Der Cordon sanitaire und die Frage, wie lange er hält

Bisher haben alle etablierten Parteien ausgeschlossen, mit der AfD zu koalieren. Dieses Prinzip des politischen Schutzzauns ist der einzige Mechanismus, der eine AfD-geführte Landesregierung derzeit noch verhindert. Dank dieser Brandmauer könnte der amtierende Ministerpräsident Sven Schulze (CDU) im Amt bleiben, sofern genug Parteien ins Parlament einziehen, um eine stabile Koalition zu bilden.

Doch hier liegt ein echtes Risiko. Schafft eine Partei die Fünfprozenthürde nicht, steigen die Chancen der AfD auf eine absolute Mehrheit drastisch.
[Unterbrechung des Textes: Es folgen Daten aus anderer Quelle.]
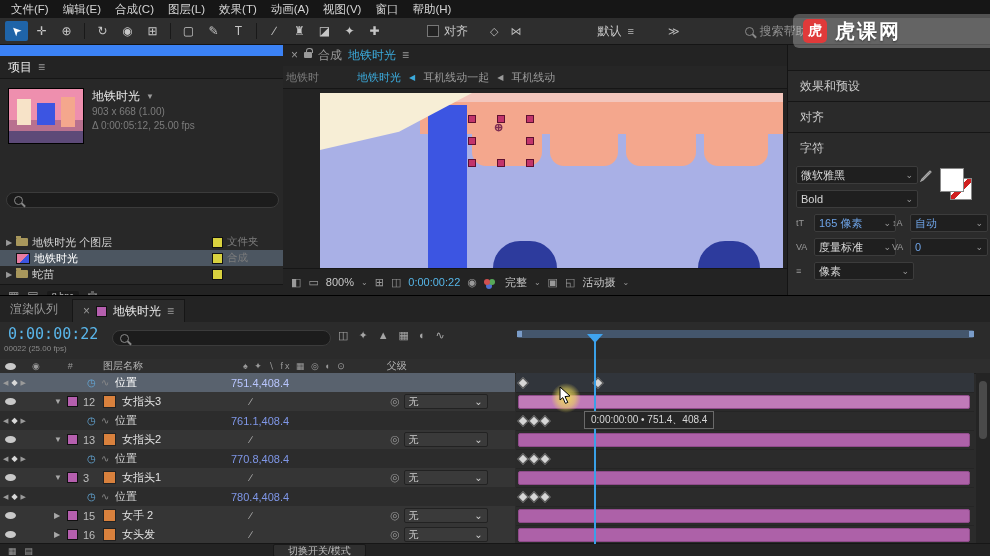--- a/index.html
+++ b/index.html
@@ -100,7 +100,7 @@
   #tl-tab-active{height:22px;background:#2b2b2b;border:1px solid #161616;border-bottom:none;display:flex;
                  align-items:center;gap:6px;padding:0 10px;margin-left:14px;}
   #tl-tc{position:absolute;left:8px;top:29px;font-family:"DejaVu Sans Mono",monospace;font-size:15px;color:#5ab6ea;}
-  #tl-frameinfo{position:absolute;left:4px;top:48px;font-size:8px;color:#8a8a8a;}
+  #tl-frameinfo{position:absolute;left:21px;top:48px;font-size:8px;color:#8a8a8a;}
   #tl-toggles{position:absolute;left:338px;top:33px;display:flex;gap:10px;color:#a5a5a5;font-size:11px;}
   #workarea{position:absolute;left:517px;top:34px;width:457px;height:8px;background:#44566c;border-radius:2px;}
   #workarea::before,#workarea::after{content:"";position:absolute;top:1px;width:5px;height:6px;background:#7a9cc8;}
Das Szenario ist mathematisch möglich, und politisch beängstigend.

Eine Ausnahme bei der Ächtung der AfD bildet das BSW, die prorussische Linkspartei-Abspaltung von Sahra Wagenknecht. Deren Mitglieder sind in dieser Frage gespalten. Manche schließen eine Zusammenarbeit mit der AfD nicht kategorisch aus, was die Lage weiter verkompliziert.

Drei Punkte aus dem AfD-Programm, die besonders polarisieren :

  • Abschaffung der Schulpflicht zugunsten eines „Bildungswahlrechts »
  • Drastische Einschränkung der Zuwanderung auf Bundeslands- und Landesebene
  • Neugestaltung der Geschichtslehrpläne mit weniger Fokus auf die NS-Zeit

Jeder dieser Punkte allein würde in anderen europäischen Ländern für massive Debatten sorgen. Zusammen bilden sie ein Programm, das mit den Grundsätzen der Nachkriegsdemokratie bricht.

Was diese Wahl über Ostdeutschland aussagt, und worüber wir reden müssen

Sachsen-Anhalt ist kein Sonderfall. Es ist ein Symptom. Die strukturelle Benachteiligung vieler ostdeutscher Regionen nach der Wiedervereinigung, die demografischen Verluste durch Abwanderung, das Gefühl, politisch nicht gehört zu werden, all das schafft einen Nährboden, den die AfD seit Jahren geschickt bearbeitet.

Frankreich, Schweden, Italien : Überall in Europa haben ähnliche Bewegungen von sozialen Frustrationen profitiert, die zu lange ignoriert wurden. Die Frage ist nicht mehr, warum Menschen die AfD wählen. Die Frage ist, was die demokratischen Parteien jetzt konkret ändern, um dieses Vertrauen zurückzugewinnen, nicht mit Symbolpolitik, sondern mit echten Antworten auf echte Probleme.

Wer heute Abend die ersten Hochrechnungen verfolgt, schaut nicht nur auf Sachsen-Anhalt. Er schaut auf die Zukunft der deutschen Demokratie.